Depois de se mudar para a empresa de buscas Infoseek e publicar artigos amplamente lidos, Li foi convidado pelo governo chinês para retornar a Pequim em 1999 para o 50º aniversário do regime comunista. Ele viu as possibilidades de crescimento quando a China se conectou à Internet e decidiu apostar em abrir uma empresa. Li e um amigo bioquímico, Eric Xu, lançaram o Baidu – cujo nome se refere a uma “busca pelo sonho de alguém”, em uma linha de um poema da dinastia Song – com 1,2 milhão de dólares das empresas de investimentos Integrity Partners e Peninsula Capital. Draper Fisher Jurvetson e IDG Technology Ventures investiram outros US $ 10 milhões um ano depois.

Li e Xu primeiro venderam o serviço da Baidu como um aplicativo pago para os portais da China. Apesar de pegar os maiores clientes do país, a empresa não era lucrativa, e Li sentiu-se frustrado. “Eu queria continuar melhorando a experiência de busca, mas os portais não queriam pagar por isso”, diz ele. “Foi quando eu soube que precisávamos do nosso próprio serviço de marca.” Em 2001, Li deixou os clientes do portal Baidu – apagando suas receitas – e reiniciou o Baidu como um site independente.

Mais tarde, naquele mesmo ano, ele deixou de lado temporariamente seu cargo de diretor-executivo para assumir o controle do desenvolvimento de buscas do site, um projeto chamado Shan Dian, uma espécie de grande avanço para o grupo de engenharia da Baidu. Li duplicou suas reuniões semanais, muitas vezes dormindo no escritório. No final de 2002, o índice chinês de sites pesquisáveis ​​do Baidu era 50% maior do que o de qualquer concorrente; no ano seguinte, foi o principal mecanismo de pesquisa na China. Quando o Baidu abriu o capital em 2005, com US $ 13,4 milhões em receita anual, alcançou o maior salto do primeiro dia da década na Nasdaq, terminando em mais de quatro vezes o preço de oferta de US $ 27 por ação. Hoje, ele é negociado a US $ 370, 65 vezes mais que o lucro.

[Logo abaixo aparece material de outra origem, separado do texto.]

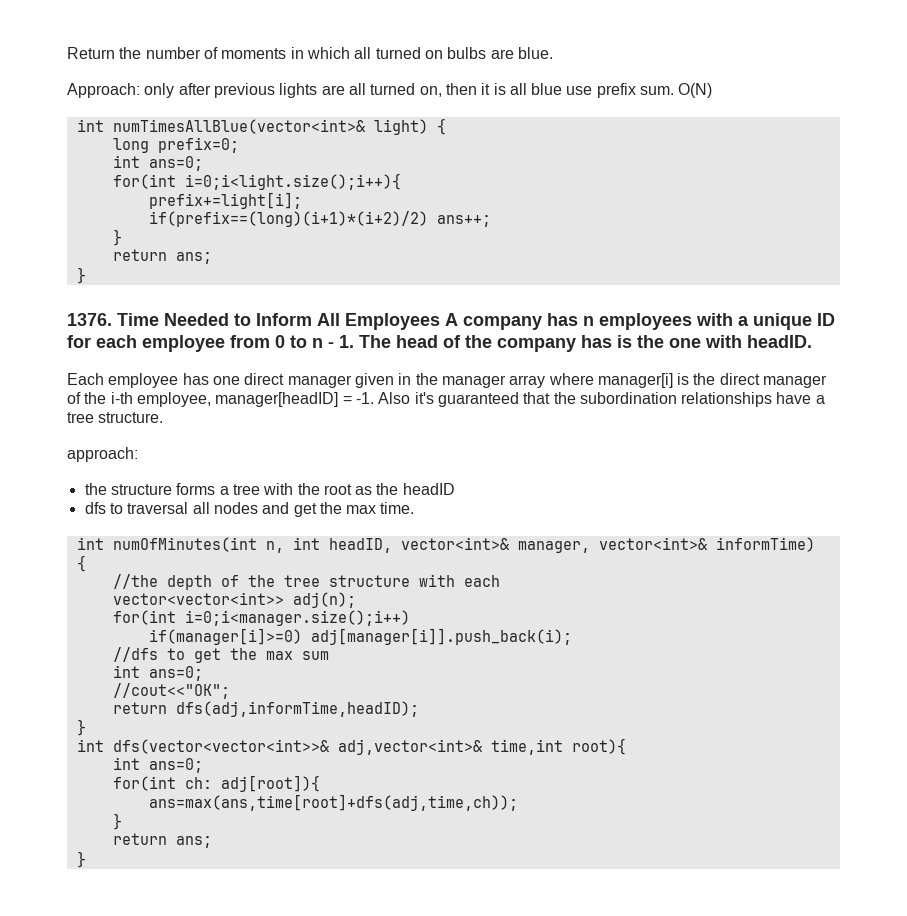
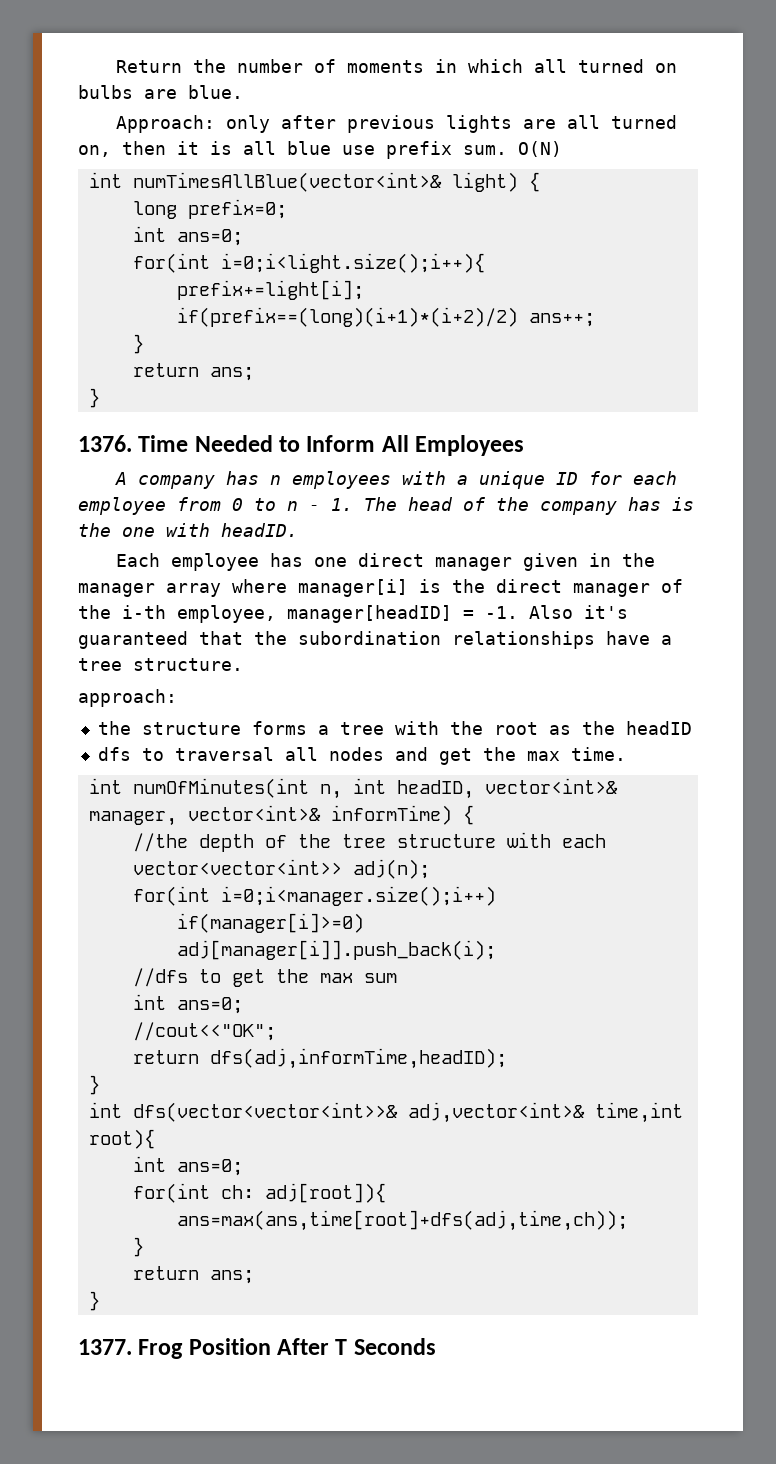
(440, 321) none -> (525, 445) //
(86, 859) none -> [78,1338,436,1359] // 1377. Frog Position After T Seconds

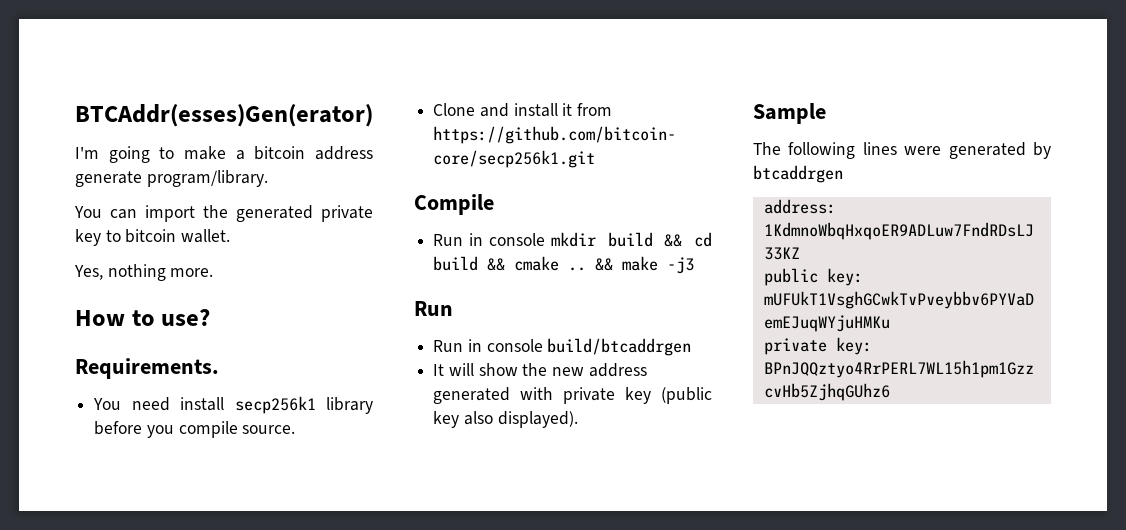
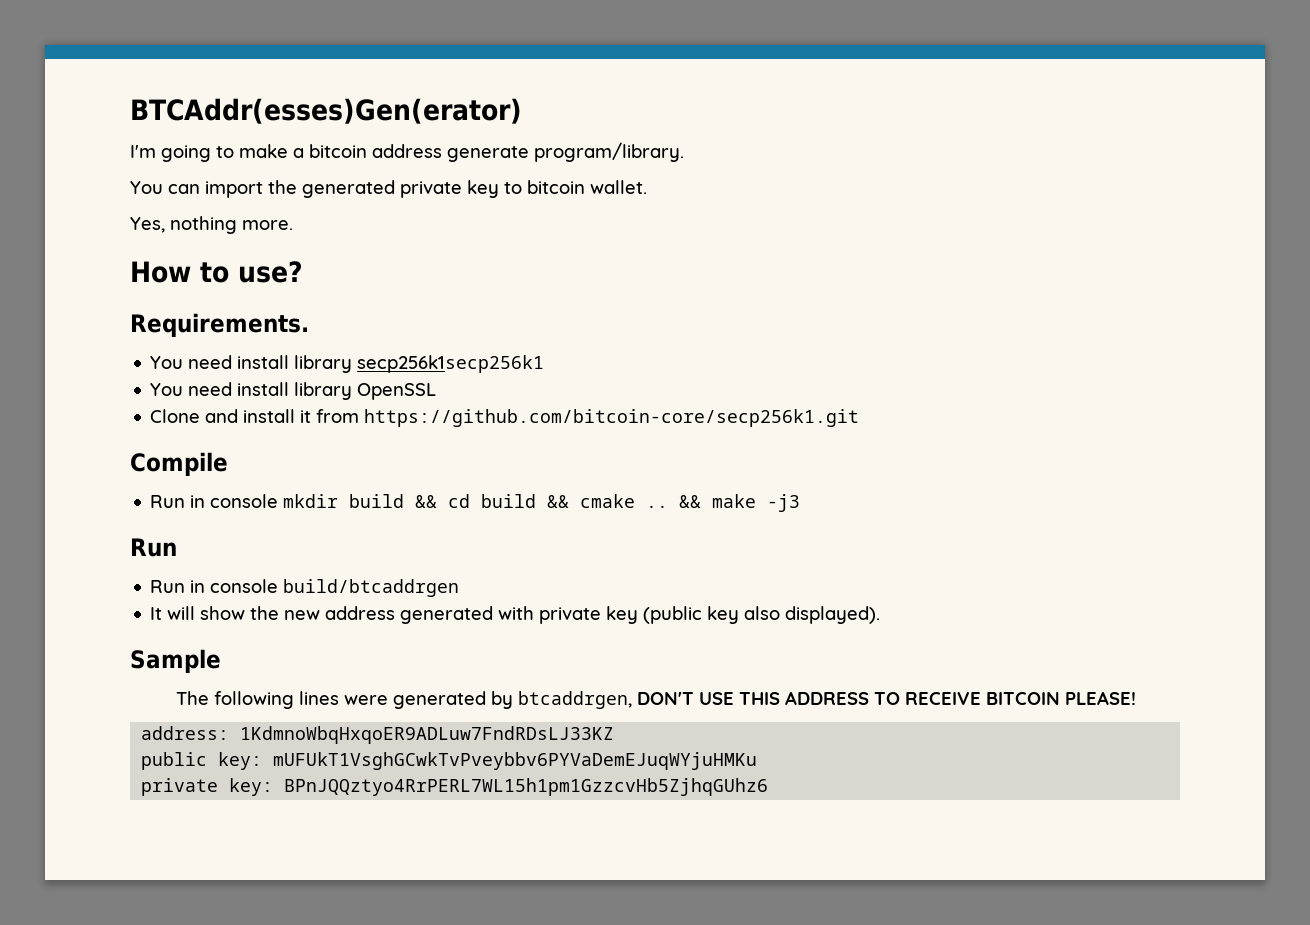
[234,396,373,414] [94,421,296,438] secp256k1 library before you compile source. -> [294,355,545,373] [150,382,437,400] library secp256k1secp256k1 // You need install library OpenSSL
[753,165,843,183] btcaddrgen -> [518,691,1137,709] btcaddrgen, DON'T USE THIS ADDRESS TO RECEIVE BITCOIN PLEASE!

No entanto, o sucesso do Baidu foi inflado por práticas questionáveis. No momento de sua oferta pública, por exemplo, cerca de um quarto do tráfego da Baidu vinha de sua busca por MP3, uma função legalmente controversa que permitia aos usuários encontrar músicas pirateadas. Os executivos são rápidos em apontar que menos de 5% do tráfego do site hoje vem da pesquisa de MP3 e que mais que o dobro dessa quantidade vem de fontes como a Postbar, uma comunidade vibrante de quadros de avisos. Eles também promovem inovações como o Aladdin, um projeto “deep web” projetado para fornecer aos usuários acesso a dados ocultos, como tempos de voo de aviões e resultados esportivos.